The online algorithm may waste distance searching in the wrong direction and returning to the starting point. However, because the search distance doubles each time, the total wasted distance is bounded by a constant factor of $d$ . Let’s actually work out that constant.

Setting up the worst case

Number the rounds $i = 0, 1, 2, \ldots$ where round $i$ walks distance $2^i$ in its search direction and then returns to the start. Directions alternate, so (say) even-numbered rounds go right and odd-numbered rounds go left.

Assume WLOG the pizza is to the right at distance $d$ . We finally find the pizza in some round $k$ where:

$k$ is even (it’s a right-direction round), and
$2^k \ge d$ (we walk far enough this time to reach the pizza), but
$2^{k-2} < d$ (the previous right-direction round didn’t go far enough)

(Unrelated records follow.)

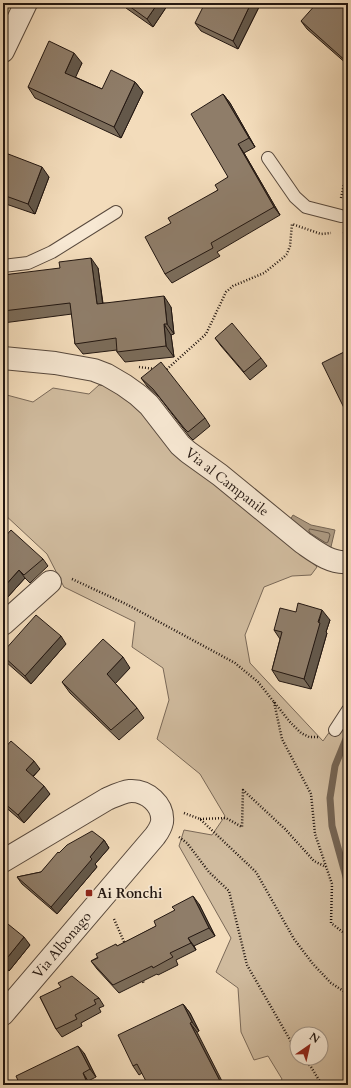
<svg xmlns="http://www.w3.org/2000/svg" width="351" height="1088" font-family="Cardo,serif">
	<rect width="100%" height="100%" fill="#f3dcbb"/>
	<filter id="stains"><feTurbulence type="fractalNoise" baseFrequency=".005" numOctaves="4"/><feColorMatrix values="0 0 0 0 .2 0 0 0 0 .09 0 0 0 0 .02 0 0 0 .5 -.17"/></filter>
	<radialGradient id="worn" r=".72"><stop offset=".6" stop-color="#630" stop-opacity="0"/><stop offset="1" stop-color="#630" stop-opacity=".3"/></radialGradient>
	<path fill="#d0bb9e" stroke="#7a6958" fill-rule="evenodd" d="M99,385L106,386L124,398L218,476L317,567L311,575L292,576L264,587L245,635L250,663L323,741L348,706V1085H279L282,1079L268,1056L254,1060L241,1032L238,988L216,972L231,938L179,846L184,830L212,835L225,816L200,774L157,739L169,700L163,668L132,647L135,622L64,587L47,554L3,513V394L33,402L53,388L89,394ZM297,1034H321V1058H297Z"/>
	<path fill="#ac9981" stroke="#756554" d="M293,515L311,525L335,530L330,551L288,523Z"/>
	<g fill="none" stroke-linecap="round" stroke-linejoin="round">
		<path stroke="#685849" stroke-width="1" d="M310,529L329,533L330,535L328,542L326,543L310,533L309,531Z"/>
		<path stroke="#756554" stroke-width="7" d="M348,734L335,766L330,798L332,826L348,884"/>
		<defs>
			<path id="service" d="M268,158L295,197L306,207L341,216
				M3,266L28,263L52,252L116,212
				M335,730L348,710"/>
			<path id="minor" d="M3,358L55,363L94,370L107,375L124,385L138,395L149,405L180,445L188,452L220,475L303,543C316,552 331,564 348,562
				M3,624L50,582
				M3,861L107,799C114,796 122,792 130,791C147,790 164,805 162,822C161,827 158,832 155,836L3,1014"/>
			<path id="tertiary" d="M3,51L26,3"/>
		</defs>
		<use href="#service" stroke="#57483c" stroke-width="14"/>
		<use href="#minor" stroke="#57483c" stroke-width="24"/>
		<use href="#tertiary" stroke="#57483c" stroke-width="24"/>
		<path stroke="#231711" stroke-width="2.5" stroke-dasharray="1 2" stroke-linecap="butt" d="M341,198L344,184L348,175
			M344,232L348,262
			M139,367L155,369
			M164,370H166L206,334L226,292L233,286L264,273L284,257L287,254L290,246L292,224L321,234L331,233
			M72,579L128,605L235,663L258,682L290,722L301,733L309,737H319
			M274,702L282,739L311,794L315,834L332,884L331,923L348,936
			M184,813L200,819L256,872L294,939L313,964L331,983L348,994
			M200,819L226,818L242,827L243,790L285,829L314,861L326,867
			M179,837L187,843L209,872L229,891L247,965L297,1052
			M114,919L125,944
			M142,979L144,984
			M303,1058L311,1067L322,1085"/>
		<use href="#service" stroke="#f7e8d3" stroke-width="12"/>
		<use href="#minor" stroke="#f7e8d3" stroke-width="22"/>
		<use href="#tertiary" stroke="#f7e8d3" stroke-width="22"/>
	</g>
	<path fill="#7b6c5a" stroke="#231711" d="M123,3H169L153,27L126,8Z
		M261,3L238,49L201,31L195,23Z
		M348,9V65L307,29L301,21Z
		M82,63L75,77L102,89L135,82L143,92L121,138L35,98L28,87Z
		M223,94L230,103L255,147L244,153L280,215L217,252L220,256L172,283L165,274L171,223L218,190L228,177Z
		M3,152L49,177L35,214L3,203Z
		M98,268L103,303L171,307L174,334L171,335L174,357L125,362L117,352V350L83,354L75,344L72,314L3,323V275Z
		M215,338L261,358L267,366L250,380L221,346Z
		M348,350V414L345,410Z
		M141,378L205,418L210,426L193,440L189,436L159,397L147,386Z
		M3,539L43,559L48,566L30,583L25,578L6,599L3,596Z
		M296,612L330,620L326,632L327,633L311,689L279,681L272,670L280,639L274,630Z
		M66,644L31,684L6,662L3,658V652Z
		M130,668L115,683L137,708L144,718L119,740L70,693L62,682Z
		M3,750L40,769L33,777L50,794L24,823L3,805V780L6,776L3,773Z
		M104,840L109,848L95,864L97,867L57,914L22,884L17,877L41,872L59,853Z
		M199,904L215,936L194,946L196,950L176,960L178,965L158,975L157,974L119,993L97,969L91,961L118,946Z
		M3,920L30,945L9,971L3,966Z
		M40,997L99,998L104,1006L99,1008L101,1012L81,1023L82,1026L62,1037L56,1029Z
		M183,1004L190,1013L199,1031L142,1073L139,1075L133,1066Z
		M84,1053L96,1077L88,1081L90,1085H20Z"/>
	<path fill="#64584a" stroke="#231711" d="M158,3H169L153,27L147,19Z
		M251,3H261L238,49L233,41Z
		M74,53L82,63L73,83L65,73Z
		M135,82L143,92L121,138L114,127Z
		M223,94L230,103L255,147L249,138Z
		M238,144L244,153L280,215L274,207Z
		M42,167L49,177L35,214L28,204Z
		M91,258L98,268L104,314L97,304Z
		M164,296L171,307L174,334L167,324Z
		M164,324L171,335L174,357L166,346Z
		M19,570L25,578L6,599L3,595V588Z
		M322,610L330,620L326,632L327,633L311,689L304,679Z
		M61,636L66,644L31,684L25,676Z
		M123,657L130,668L115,684L107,674Z
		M34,761L40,769L31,778L26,770Z
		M44,786L50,794L24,823L18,815Z
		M104,840L109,848L95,864L97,867L57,914L51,907L90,857Z
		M193,896L199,904L215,936L209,928Z
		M24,937L30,945L9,971L3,963Z
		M188,938L194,946L196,950L191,943Z
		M183,1004L190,1013L199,1031L192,1022Z
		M190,1023L197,1032L224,1085H222Z
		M78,1046L84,1053L96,1077L90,1069Z
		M83,1073L88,1081L90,1085H88Z"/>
	<path fill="#8f7d69" stroke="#231711" d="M125,3H158L147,19Z
		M205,3H251L233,41L195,23Z
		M317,3H342L348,9V63L301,21Z
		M49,41L74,53L65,73L102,89L111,70L135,82L114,127L28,87Z
		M223,94L249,138L238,144L274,207L211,243L213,248L165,274L145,237L171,223L168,218L218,190L215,185L228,177L191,114Z
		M348,109V115L345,111Z
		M3,152L42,167L28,204L3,195Z
		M91,258L97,304L164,296L167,324H164L166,346L117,352L116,338L75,344L70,303L3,311V275L60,268L59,262Z
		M232,323L261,358L244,372L215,338Z
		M348,350V408L345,410L322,363Z
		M161,362L205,418L188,432L184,428L153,389L141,378Z
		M11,530L43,559L24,575L19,570L3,588V539Z
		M298,603L322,610L318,622L320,623L304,679L272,670L282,632L274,630L280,608L296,612Z
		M36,615L61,636L25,676L3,656V652Z
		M103,639L123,657L107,674L137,708L111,730L62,682Z
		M11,741L34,761L26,770L44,786L18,815L3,802V780L8,775L3,770V750Z
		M92,831L104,840L90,857L92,859L51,907L17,877L41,872L58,852L59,853L67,845Z
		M193,896L209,928L188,938L191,943L170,953L173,957L153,968L152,966L113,985L91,961L98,958L96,954L116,944L117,946L156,926L154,921L175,910L172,907Z
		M3,920L24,937L3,963Z
		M72,976L99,998L94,1000L96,1004L75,1015L77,1019L56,1029L40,997L61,987L58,983Z
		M183,1004L192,1022L190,1023L222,1085H148L137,1064L133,1066L118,1035Z
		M78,1046L90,1069L83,1073L88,1085H20L16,1076Z"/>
	<rect fill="#8f2418" stroke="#f7e8d3" stroke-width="1.5" x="85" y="889" width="8" height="8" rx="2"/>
	<g text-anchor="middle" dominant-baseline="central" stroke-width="3" stroke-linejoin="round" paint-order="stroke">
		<g font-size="14" fill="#231711" stroke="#f7e8d3">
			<text transform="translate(227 482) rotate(38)">Via al Campanile</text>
			<text transform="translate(62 945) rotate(-50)">Via Albonago</text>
		</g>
		<g font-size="14" font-weight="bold" fill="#231711" stroke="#f7e8d3" text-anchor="start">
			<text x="97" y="893">Ai Ronchi</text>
		</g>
	</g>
	<rect width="351" height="1088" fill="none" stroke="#f3dcbb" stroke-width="16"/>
	<rect x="4" y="4" width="343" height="1080" fill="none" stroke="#231711" stroke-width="2"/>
	<rect x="8" y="8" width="335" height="1072" fill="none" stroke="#231711"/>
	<g transform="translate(309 1046) rotate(34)"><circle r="19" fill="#f7e8d3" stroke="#a29485"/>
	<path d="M0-3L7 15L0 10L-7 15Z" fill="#8f2418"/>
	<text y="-6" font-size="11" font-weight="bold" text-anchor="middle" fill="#231711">N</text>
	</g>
	<rect width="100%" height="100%" filter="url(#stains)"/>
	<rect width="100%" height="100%" fill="url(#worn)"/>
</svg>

The adversary picks $d$ to make us as inefficient as possible. The worst $d$ is just barely larger than $2^{k-2}$ — if it were any smaller, we would’ve already found the pizza in round $k - 2$ and not paid for rounds $k-1$ and $k$ .

Computing total cost

The algorithm’s total walking distance breaks into two parts:

Rounds $0$ through $k - 1$ : each round is a complete round-trip of length $2 \cdot 2^i$ (walk out, walk back). Summing the geometric series:
$\sum_{i=0}^{k-1} 2 \cdot 2^i = 2 \cdot \frac{2^k - 1}{2 - 1} = 2^{k+1} - 2$
Round $k$ : we walk distance $d$ in the right direction and stop when we hit the pizza (no return needed). This contributes $d$ .

So the total cost is:

\text{cost}(\text{ALG}) = (2^{k+1} - 2) + d

Taking the ratio

The competitive ratio is:

\frac{\text{cost}(\text{ALG})}{\text{OPT}} = \frac{(2^{k+1} - 2) + d}{d}

Adversary’s worst-case choice: $d \to 2^{k-2}$ (just barely past the previous right-direction walk, so we’re forced through rounds $k-1$ and $k$ ). Substituting:

\frac{\text{cost}(\text{ALG})}{\text{OPT}} \to \frac{2^{k+1} - 2 + 2^{k-2}}{2^{k-2}} = \frac{2^{k+1}}{2^{k-2}} - \frac{2}{2^{k-2}} + 1 = 8 - 2^{3-k} + 1 = 9 - 2^{3-k}

As $k$ grows (i.e., for far-away pizza shops), the $2^{3-k}$ correction vanishes and the ratio approaches:

\boxed{\lim_{k \to \infty} \frac{\text{cost}(\text{ALG})}{\text{OPT}} = 9}

So the doubling strategy is $9$ -competitive:

\text{cost}(\text{ALG}) \leq 9 \cdot \text{OPT}

Main Idea

The important lesson is that even without knowing where the target is, the online algorithm can still stay within a constant factor of the optimal offline solution by expanding its search exponentially.

This is why the doubling trick is useful in online algorithms: it prevents the algorithm from wasting too much time on small searches while still guaranteeing that the target will eventually be found.

Main Takeaways

The distinct elements problem asks us to estimate the number of unique items in a stream.
The idealized minimum-hash algorithm estimates $T$ using the smallest hash value, but it requires infinite precision.
The practical bit-based approach hashes elements to binary strings and tracks the largest least significant bit position.
Seeing many trailing zeros is rare, so it suggests that many distinct elements have appeared.
The basic estimator outputs $2^{P+1}$ .
The basic estimator gives a $32$ -approximation with probability at least $\frac{2}{3}$ .
Markov’s inequality is used to bound the probability of overestimating.
Chebyshev’s inequality is used to bound the probability of underestimating.
HyperLogLog improves the basic estimator by using multiple estimates and combining them.
Online algorithms make decisions without knowing the future.
Competitive analysis compares an online algorithm to the optimal offline algorithm.
The ski rental problem is a classic example, and the rent-then-buy strategy is $2$ -competitive.
The pizza finding problem is an online linear search problem, and the doubling strategy gives a $9$ -competitive algorithm.